Фильм был такой потрясающий, что я очнулся только на улице. Он целиком занял мое воображение, особенно хорош был Жан Маре. Какой это был удивительный человек, мужественный, ловкий, красивый и к тому же очень добрый.
Когда мы вышли из кинотеатра, я сразу собрался бежать домой, чтобы поскорее рассказать фильм моему другу Леньке, но Абраша остановил меня: «Ты забыл Боря, что мы должны с тобой поговорить». Мы присели на скамейку в пионерском садике, хотя я никак не мог понять, о чем можно говорить после такого удивительного фильма.
Абраша немного посидел, как бы собираясь с мыслями, а потом торжественно произнес: «Сегодня Боря, ты видел своего отца, – и после короткой паузы добавил, – твой папа – Жан Маре!!!»
Я знал, что Абраша выдумщик, но такого странного заявления я не ожидал даже от него.
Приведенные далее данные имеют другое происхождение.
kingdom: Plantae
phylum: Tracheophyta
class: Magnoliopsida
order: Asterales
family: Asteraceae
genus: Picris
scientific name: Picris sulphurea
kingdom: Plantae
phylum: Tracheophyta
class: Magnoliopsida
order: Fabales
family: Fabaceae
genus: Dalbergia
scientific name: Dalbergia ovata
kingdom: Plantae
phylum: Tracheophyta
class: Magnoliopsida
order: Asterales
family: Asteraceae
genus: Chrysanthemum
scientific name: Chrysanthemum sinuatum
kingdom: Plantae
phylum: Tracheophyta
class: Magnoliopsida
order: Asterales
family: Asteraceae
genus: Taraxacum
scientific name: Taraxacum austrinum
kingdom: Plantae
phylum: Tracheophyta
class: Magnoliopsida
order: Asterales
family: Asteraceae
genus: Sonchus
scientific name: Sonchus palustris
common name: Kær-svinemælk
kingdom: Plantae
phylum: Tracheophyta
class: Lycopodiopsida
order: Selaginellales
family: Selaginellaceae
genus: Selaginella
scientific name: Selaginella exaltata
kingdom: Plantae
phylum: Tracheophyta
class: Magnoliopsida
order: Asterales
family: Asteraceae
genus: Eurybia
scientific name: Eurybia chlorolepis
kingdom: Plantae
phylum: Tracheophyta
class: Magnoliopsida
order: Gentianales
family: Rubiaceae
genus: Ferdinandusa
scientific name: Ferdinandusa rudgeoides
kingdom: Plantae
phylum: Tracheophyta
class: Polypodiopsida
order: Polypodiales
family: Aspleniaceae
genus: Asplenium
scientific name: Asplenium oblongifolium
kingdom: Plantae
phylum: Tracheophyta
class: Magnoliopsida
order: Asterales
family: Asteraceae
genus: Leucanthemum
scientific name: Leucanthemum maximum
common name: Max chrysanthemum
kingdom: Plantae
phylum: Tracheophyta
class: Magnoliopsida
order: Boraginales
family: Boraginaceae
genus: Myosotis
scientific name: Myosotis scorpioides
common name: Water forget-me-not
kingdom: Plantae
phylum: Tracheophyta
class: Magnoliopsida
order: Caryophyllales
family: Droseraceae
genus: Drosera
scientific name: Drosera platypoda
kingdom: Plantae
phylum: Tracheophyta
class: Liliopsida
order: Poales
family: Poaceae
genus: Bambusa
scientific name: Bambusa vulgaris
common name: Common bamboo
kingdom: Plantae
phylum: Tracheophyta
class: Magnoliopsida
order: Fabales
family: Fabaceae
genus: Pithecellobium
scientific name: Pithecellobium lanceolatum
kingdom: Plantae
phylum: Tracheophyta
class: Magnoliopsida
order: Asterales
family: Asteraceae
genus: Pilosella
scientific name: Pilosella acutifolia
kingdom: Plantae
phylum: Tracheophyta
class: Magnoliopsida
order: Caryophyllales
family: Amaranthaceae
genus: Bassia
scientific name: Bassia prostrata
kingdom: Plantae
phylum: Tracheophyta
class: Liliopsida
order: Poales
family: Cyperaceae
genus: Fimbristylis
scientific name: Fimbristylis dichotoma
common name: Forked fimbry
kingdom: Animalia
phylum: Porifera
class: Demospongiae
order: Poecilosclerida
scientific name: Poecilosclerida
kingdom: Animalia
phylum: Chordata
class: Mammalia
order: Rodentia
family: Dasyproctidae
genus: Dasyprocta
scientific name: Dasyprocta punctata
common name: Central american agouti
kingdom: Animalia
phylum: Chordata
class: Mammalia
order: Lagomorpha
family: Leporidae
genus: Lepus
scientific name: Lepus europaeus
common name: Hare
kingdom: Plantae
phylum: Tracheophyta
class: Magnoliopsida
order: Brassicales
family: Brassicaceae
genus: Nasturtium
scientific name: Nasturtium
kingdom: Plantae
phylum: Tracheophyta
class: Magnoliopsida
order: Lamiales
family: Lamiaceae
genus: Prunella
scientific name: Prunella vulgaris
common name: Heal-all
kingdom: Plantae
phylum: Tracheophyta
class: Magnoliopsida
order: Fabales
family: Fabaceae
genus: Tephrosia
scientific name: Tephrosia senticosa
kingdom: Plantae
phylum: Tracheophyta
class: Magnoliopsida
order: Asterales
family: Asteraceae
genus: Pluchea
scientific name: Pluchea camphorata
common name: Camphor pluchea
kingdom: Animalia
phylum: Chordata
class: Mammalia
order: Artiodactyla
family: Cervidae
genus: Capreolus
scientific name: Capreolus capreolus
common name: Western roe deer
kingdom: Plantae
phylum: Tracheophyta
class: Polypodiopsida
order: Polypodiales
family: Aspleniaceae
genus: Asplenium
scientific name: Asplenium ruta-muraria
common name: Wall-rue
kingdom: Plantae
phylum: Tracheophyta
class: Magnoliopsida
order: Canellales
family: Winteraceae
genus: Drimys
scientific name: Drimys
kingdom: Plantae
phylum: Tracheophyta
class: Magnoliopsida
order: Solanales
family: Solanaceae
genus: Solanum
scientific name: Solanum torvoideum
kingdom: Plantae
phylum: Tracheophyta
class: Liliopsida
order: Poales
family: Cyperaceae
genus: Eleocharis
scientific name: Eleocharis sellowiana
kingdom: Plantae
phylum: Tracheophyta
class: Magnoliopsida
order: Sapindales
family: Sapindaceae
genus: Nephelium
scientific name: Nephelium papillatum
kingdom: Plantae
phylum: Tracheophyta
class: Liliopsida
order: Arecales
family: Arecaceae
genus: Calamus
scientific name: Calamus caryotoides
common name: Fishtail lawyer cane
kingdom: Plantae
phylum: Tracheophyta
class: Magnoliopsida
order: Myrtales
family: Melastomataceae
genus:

Вначале я хотел высмеять дядю Абрашу, но потом я вспомнил новый велосипед, билеты в кино, мороженое, и решил сделать вид, что я ему поверил. И он рассказал мне такую историю.
В 1949 году группа французских кинематографистов приехала в Минск. Они собирались снимать фильм по сценарию какого-то Жана Кокто о французских летчиках, которые воевали в составе эскадрильи Нормандия-Неман на территории Белоруссии. В составе группы был тогда еще неизвестный советским зрителям Жан Маре.
Кинематографистов возили по местам боев, они фотографировали, делали заметки, а через два дня их привезли в дом отдыха Ченки под Гомелем, чтобы они отдохнули и набрались сил. И случилось так, что их переводчица заболела ангиной и потеряла голос, а без нее они не могли продолжать работу. И тогда в доме отдыха объявили по радио, чтобы все, кто владеет французским языком пришли в клуб. Но пришла только моя мама и еще один шутник, который думал, что они имеют в виду идиш, потому что евреев иногда называли французами. Мама изучала французский в институте, и могла не только читать и говорить, а даже знала наизусть несколько стихотворений Вольтера.
Вот так она познакомилась с отцом.
«Я не знаю, как они сошлись, меня там не было, – продолжал Абраша, – но ты и сам понимаешь, вечерами в доме отдыха играл баян, луга отражались в реке, пахло полевыми цветами и, я думаю, хотя я никогда об этом с Беллой не говорил, она специально все так подстроила. Ей было уже пора, почти сорок, это был ее последний шанс.